Cerebrais – Tentáculos

Ilustração: Max Miranda
Max Miranda
O que é a história dos dias? Será que, no canto de bruta-existência, isoladamente, é ágil o bastante para manter o mundo sob controle? O controle é o meio técnico. Não se preocupe, alguém assistirá ao canal íntimo que nos rodeia. Ao mergulhar em constantes ritmos fluidos? Não. Nem precisa ligar o fato com o tato. Mesmo no escuro, a biografia é reluzente em dia de sol. Quero dizer que o dia de um não vive sem o dia dele. Do tempo incontrolável de nós.
Águas de chuva: ou bueiros que entopem um a um devido aos “papéis de bala” jogados pela janela do carro. Multidão descontrolada em idas-vindas asfálticas. Ou você caminha rápido ou ficará na sua-nua cor de sangue, quente no concreto, filtro das horas viventes no espaço de andares vivos: ao nosso redor e, ao mesmo tempo, sinais de violência e doçuras escondidas; fortes, presença caótica e buzinas: manifestantes de especiais pudores que funcionam como viveres abertos.
Se sim ou não, os quatros cantos – norte-sul-leste-oeste – consomem a cor vital?
Esfaimada. Os espaços da teia concreta pertencem ao caos ou estão ao léu? Pertences públicos entregues ao fim de uma pura existência de contínuas crias; formas barram ao passar pelo fio da meada criada a umbigos e particípios íntimos: do ser que é ser e ser e ser. Selado. Espaços construídos na cidade em termos íntimos. E o democrático riso é feito de pano. A democrática-bio-forma fica nas mãos ou nos olhos ou nos cérebros de uns e outros poucos sozinhos brincalhões: distúrbios, manias e perversões – inteligências e manipulações.
Cenário negro? Natureza-verde, sem efeitos especulativos. E pronto. Consumos inconscientes ou nada disso. Justaposições que se leem e nem acham que foram e que vão; só repetição. O importante é ser o caminho de si para fluir o caminho do outro: trânsito é disciplina e paciência no volante. Quando voltar do destino, ninguém descobrirá onde foi partido o tempo que se foi proposto pela cidade. Viver em meio concreto, e também se ver no parque de vísceras que pulsam. Também no parque de dentro.
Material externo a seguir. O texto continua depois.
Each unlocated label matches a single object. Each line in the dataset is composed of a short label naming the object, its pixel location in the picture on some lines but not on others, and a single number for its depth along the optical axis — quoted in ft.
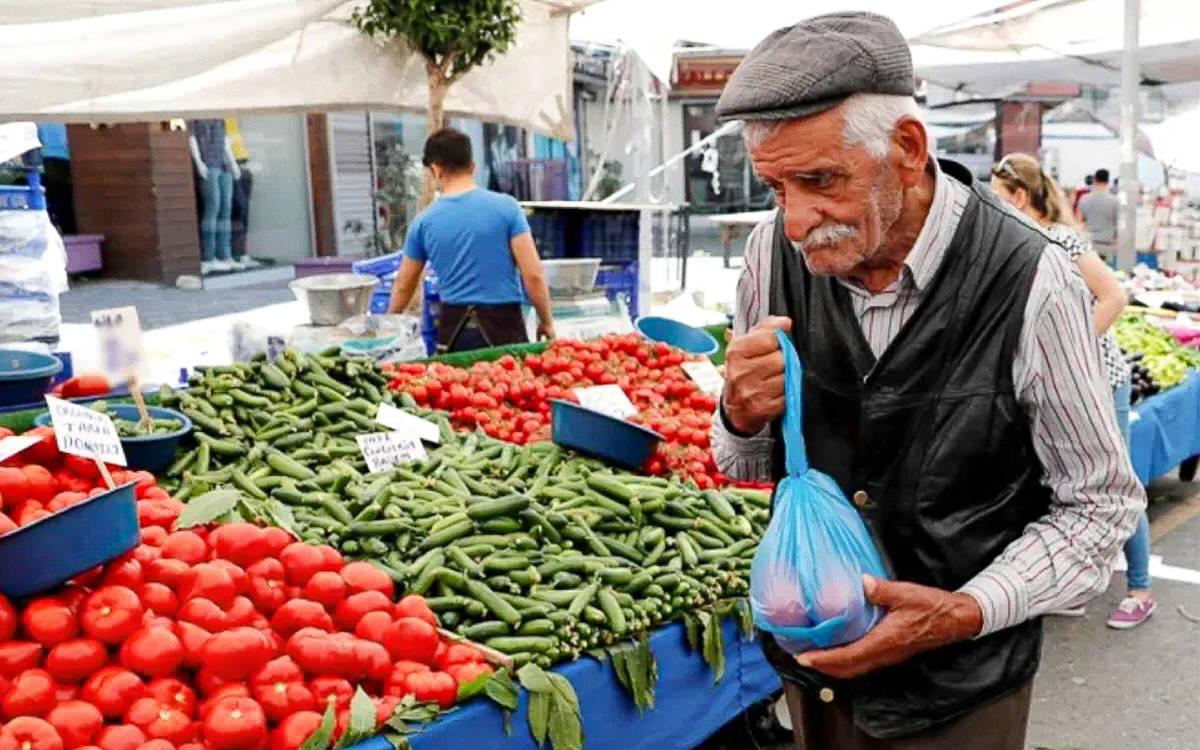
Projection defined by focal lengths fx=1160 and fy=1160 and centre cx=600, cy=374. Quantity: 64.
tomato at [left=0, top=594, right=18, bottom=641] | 8.02
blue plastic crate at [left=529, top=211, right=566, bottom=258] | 27.17
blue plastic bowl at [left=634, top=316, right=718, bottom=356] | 20.26
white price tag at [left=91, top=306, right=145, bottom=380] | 10.25
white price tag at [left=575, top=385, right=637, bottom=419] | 16.40
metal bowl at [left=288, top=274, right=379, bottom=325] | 19.19
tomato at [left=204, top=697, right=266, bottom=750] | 7.93
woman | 17.17
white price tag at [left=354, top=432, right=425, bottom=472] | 13.23
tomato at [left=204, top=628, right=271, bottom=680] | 8.41
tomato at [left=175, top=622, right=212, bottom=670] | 8.50
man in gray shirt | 46.06
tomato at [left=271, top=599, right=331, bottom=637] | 9.23
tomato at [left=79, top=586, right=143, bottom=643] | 8.27
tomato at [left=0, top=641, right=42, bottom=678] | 7.91
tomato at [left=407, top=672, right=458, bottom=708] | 8.96
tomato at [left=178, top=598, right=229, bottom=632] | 8.75
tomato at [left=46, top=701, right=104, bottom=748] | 7.65
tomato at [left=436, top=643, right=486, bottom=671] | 9.55
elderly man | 5.37
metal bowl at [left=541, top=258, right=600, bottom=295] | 24.35
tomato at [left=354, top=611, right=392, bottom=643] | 9.40
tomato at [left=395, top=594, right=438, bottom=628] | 9.70
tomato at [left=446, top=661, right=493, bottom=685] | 9.27
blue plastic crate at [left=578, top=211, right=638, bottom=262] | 26.86
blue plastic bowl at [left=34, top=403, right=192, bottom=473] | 12.05
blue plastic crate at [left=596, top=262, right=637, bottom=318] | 26.89
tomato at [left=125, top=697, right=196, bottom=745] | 7.86
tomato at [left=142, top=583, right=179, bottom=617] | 8.78
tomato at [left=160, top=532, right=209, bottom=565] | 9.55
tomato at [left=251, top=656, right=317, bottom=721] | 8.38
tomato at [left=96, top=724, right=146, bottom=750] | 7.66
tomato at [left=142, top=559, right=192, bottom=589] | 9.05
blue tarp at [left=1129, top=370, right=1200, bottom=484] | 21.83
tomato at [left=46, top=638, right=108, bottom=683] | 8.06
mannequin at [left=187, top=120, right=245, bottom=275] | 50.39
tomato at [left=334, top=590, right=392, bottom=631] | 9.60
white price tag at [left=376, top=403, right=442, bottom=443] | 14.53
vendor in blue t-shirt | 21.22
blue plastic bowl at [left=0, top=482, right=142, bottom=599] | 8.05
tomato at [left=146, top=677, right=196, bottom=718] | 8.13
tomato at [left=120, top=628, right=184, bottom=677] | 8.21
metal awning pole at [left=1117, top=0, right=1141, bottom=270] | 33.96
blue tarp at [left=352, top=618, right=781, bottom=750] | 9.07
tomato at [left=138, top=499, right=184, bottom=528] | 10.22
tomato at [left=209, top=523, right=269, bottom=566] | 9.69
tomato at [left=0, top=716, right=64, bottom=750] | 7.39
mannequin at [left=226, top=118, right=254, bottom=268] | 53.47
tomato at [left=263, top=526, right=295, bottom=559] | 9.84
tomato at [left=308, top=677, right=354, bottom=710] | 8.66
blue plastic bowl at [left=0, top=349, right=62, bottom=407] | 13.92
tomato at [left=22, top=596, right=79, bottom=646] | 8.11
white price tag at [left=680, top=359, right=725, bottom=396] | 18.74
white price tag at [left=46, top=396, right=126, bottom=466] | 9.07
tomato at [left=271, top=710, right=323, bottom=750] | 8.20
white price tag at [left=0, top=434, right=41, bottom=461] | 9.12
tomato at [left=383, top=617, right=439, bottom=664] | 9.38
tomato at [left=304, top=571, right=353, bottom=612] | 9.58
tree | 19.67
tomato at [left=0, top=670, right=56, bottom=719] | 7.72
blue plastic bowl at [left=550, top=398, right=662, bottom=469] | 13.89
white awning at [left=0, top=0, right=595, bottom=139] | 15.17
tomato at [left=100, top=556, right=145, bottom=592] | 8.67
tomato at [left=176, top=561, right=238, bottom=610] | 8.98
“Qual a influência dos florais de Bach na música de Beethoven?” Há perguntas cotidianas e há ainda respostas ancestrais em meio ao tudo de hoje – rir nos vales. Viver agora é enfrentar o equívoco invólucro de sentidos inacabados do pensamento. Que pensamento de deixar lixo na porta de casa? A rua é limpa. Somos nós a pura fatia estragada que podemos?
Linhas-pálpebras
Outra pergunta: sobre os dias de hoje, é cabível saber qual a parcela de culpa da pálpebra caída da outra face da visão? A vista sobrepõe-se ao total da flâmula em cinza ou outra cor; mal pude acreditar nos tratos carnais da alma alheia, pois em completa queima estava. Mas prosseguimos o inacabado teatro de nós: olha essa ação.
É feia, suja… Banco de espera de ônibus, ou melhor, ponto de ônibus. Lugar de esperar a condução para casa – e casa é um lugar que se volta –, pois há um fluxo. Hoje, muitos não colocam a bunda no banco. Colocam os pés-lamas. Sujam o banco para o outro. Cidadania ou só cidade mesmo? Ponto de ônibus, com chuva ou não, o diálogo conserva a nossa fiação com os leões-vivos do dia a dia. Viveres são contatos e calores: onde tem muito concreto, têm abstratos derretendo. Onde há o verde no foco da metrópole, há expedição imobiliária em corte fundo de navios terrestres. E de vivência urbana, o buraco desenha o traço do trajeto. Ruas de canais. Ruas de ilhas. Árvores em puro fresco dia.
As borboletas que se pensaram casulo, põem-se em destino do laço com o existido inteiramente livre: e só agora sexos são diversidades publicadas. Quem faz gênero é a papuda que ainda é sapo, nem príncipe, nem princesa. Chuvas de granizo que abarcam os nós de amontoados em sangue e pele. Humanos crus e de frente e de trás. E fomos nós outra vez acordar o dia: cada um sabe disso.